I. The Generation and Impact of EMI
Switching power supplies achieve voltage transformation and regulation by controlling the switching of power switching devices. During this process, the rapid switching of these devices generates a large number of high-frequency pulse currents and voltages. These high-frequency signals create electromagnetic fields through the distributed capacitance and inductance between wires and components, thus generating electromagnetic interference (EMI). EMI not only affects the performance of the power supply itself, such as reducing output voltage stability and increasing ripple, but can also interfere with surrounding electronic equipment, such as affecting signal reception in communication equipment and causing computer malfunctions.
II. Overview of Transformer Shielding Technology
The transformer is one of the core components of a switching power supply system, and its performance directly affects the efficiency and stability of the power supply. In a transformer, distributed capacitance exists between the primary and secondary coils, which is one of the main causes of leakage flux. To suppress EMI, a shielding layer can be installed in the transformer to confine the electromagnetic field between the primary and secondary coils within a certain range, reducing its interference with the surrounding environment.
The shielding layer is typically made of a highly conductive metallic material, such as copper foil or aluminum foil. These materials effectively absorb and reflect electromagnetic waves, thereby reducing the propagation range of the electromagnetic field. When setting up the shielding layer, it needs to be connected to the reference ground plane of the primary coil to form a complete shielding system.
III. Design Principles of Shielding Layer Technology
Material Selection: The choice of shielding material is crucial. An ideal shielding material should possess good electrical conductivity and magnetic permeability, effectively absorbing and reflecting electromagnetic waves. Copper and aluminum are commonly used shielding materials, offering high conductivity and low density, while also being relatively inexpensive. Furthermore, composite materials, such as metal-plastic composites and metal fiber-reinforced composites, can be considered to fully utilize the advantages of various materials and achieve high-performance shielding.
Structural Design: The structural design of the shielding layer is also crucial. In a transformer, the shielding layer can be placed between the primary and secondary coils, or it can be placed outside the transformer. For internal shielding layers, it is necessary to ensure that they fit tightly against the coils to reduce electromagnetic field leakage. For external shielding layers, they need to be connected to the transformer casing to form a complete shielding system. Furthermore, adding heat dissipation holes or fins to the shielding layer can be considered to improve its heat dissipation performance.
Grounding: Grounding the shielding layer is crucial for suppressing EMI. To ensure the shielding layer effectively absorbs and reflects electromagnetic waves, it needs to be tightly connected to the reference ground plane of the primary coil. During grounding, the grounding resistance should be kept as low as possible to achieve a good grounding effect. Furthermore, care must be taken to avoid cross-interference between the grounding wire and other signal or power lines.
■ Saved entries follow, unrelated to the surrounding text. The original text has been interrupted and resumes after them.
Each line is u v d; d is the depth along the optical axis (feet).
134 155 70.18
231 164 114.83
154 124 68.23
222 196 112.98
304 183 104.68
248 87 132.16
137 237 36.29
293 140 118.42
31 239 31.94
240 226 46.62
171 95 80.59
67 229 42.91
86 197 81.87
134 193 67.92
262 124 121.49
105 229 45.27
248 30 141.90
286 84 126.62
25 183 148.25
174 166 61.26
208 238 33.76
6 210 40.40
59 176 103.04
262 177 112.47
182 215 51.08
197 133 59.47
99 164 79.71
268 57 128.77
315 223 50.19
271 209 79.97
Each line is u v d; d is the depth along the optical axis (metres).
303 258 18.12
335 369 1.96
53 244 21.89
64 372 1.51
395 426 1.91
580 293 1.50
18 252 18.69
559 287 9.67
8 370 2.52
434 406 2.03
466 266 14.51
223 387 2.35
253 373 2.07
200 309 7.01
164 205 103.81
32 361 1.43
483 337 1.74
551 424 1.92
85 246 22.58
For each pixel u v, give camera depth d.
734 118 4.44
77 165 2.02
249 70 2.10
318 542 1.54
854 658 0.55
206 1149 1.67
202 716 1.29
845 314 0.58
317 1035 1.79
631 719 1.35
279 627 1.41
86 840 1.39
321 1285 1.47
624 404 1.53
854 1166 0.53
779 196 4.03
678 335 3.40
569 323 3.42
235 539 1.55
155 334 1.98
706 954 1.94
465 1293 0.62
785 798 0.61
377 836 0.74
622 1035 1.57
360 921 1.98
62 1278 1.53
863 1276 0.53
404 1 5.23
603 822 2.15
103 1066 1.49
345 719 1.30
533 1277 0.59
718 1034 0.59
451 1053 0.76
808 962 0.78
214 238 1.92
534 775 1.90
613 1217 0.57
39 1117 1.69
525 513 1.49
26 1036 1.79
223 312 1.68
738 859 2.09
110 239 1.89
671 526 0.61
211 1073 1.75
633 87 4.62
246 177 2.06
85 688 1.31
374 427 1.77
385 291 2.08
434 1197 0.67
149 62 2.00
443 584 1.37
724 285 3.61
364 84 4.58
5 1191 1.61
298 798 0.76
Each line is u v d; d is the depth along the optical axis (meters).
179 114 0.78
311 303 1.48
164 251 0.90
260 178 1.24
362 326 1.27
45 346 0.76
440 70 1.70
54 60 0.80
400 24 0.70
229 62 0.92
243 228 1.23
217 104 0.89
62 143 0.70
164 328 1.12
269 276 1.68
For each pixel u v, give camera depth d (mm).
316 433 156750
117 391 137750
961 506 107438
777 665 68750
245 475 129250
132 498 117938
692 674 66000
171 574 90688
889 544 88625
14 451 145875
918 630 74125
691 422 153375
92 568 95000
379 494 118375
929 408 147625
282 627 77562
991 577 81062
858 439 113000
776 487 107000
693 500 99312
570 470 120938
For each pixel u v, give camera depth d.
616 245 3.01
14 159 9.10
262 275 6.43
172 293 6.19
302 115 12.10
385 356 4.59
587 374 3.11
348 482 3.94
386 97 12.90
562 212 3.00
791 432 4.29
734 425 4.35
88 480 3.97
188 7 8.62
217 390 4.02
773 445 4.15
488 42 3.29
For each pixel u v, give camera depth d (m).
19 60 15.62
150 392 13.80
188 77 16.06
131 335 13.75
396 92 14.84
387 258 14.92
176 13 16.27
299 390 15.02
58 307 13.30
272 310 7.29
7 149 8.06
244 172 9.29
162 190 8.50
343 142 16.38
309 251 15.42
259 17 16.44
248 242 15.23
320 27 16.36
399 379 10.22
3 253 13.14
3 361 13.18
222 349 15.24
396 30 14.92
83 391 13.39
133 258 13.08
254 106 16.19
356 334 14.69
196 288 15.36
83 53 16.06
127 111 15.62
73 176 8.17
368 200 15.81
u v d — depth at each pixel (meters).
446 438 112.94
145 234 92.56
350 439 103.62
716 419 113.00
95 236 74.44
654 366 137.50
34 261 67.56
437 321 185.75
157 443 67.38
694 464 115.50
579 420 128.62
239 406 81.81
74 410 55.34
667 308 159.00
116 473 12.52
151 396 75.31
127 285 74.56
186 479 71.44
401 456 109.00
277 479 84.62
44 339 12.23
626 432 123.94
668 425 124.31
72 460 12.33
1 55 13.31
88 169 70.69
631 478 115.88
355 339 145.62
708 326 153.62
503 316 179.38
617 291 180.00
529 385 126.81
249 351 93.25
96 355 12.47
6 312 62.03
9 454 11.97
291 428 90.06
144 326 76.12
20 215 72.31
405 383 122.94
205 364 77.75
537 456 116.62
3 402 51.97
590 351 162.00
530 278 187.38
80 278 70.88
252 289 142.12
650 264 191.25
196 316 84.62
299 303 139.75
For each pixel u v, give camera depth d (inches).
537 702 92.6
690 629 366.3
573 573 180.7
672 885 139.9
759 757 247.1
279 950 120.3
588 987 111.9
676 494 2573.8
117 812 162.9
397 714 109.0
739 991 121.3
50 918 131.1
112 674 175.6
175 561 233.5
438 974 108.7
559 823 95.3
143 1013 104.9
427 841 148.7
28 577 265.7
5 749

IV. Practical Applications of Shielding Layer Technology
In switching power supply systems, the application of shielding technology has achieved significant results. By rationally designing the shielding layer, EMI generated by the transformer can be effectively suppressed, improving the efficiency and stability of the power supply. Below are some practical application examples:
Adding a shielding winding to the transformer: A shielding winding is added between the primary and secondary coils of the transformer, and the shielding winding is connected to the reference ground plane of the primary coil. This can effectively reduce the distributed capacitance between the primary and secondary coils, thereby reducing electromagnetic field leakage.
Using shielded transformers: Choosing to use shielded transformers can further reduce EMI generation. These transformers typically have better electromagnetic compatibility performance and can operate stably at high frequencies and high power densities.
Optimize PCB layout: In PCB design, it is necessary to optimize the layout and routing of transformers to reduce electromagnetic leakage and interference. For example, transformers can be placed at the edge of the PCB, away from other sensitive components and signal lines; at the same time, a multi-layer PCB design can be used to lay out circuits with different functions in layers to reduce inter-layer interference.
V. Conclusion
Shielding technology for transformers in switching power supply systems is one of the effective means of suppressing EMI. By rationally designing the shielding materials, structure, and grounding procedures, EMI generated by the transformer can be effectively reduced, improving power supply efficiency and stability. In practical applications, it is necessary to select appropriate shielding technologies and design schemes based on specific requirements to ensure the performance and reliability of the power supply system.
With the continuous development and innovation of electronic technology, EMI suppression technology for switching power supply systems is also constantly evolving and improving. In the future, we can expect the emergence of more efficient and intelligent EMI suppression technologies, providing a more reliable guarantee for the stable operation of electronic equipment.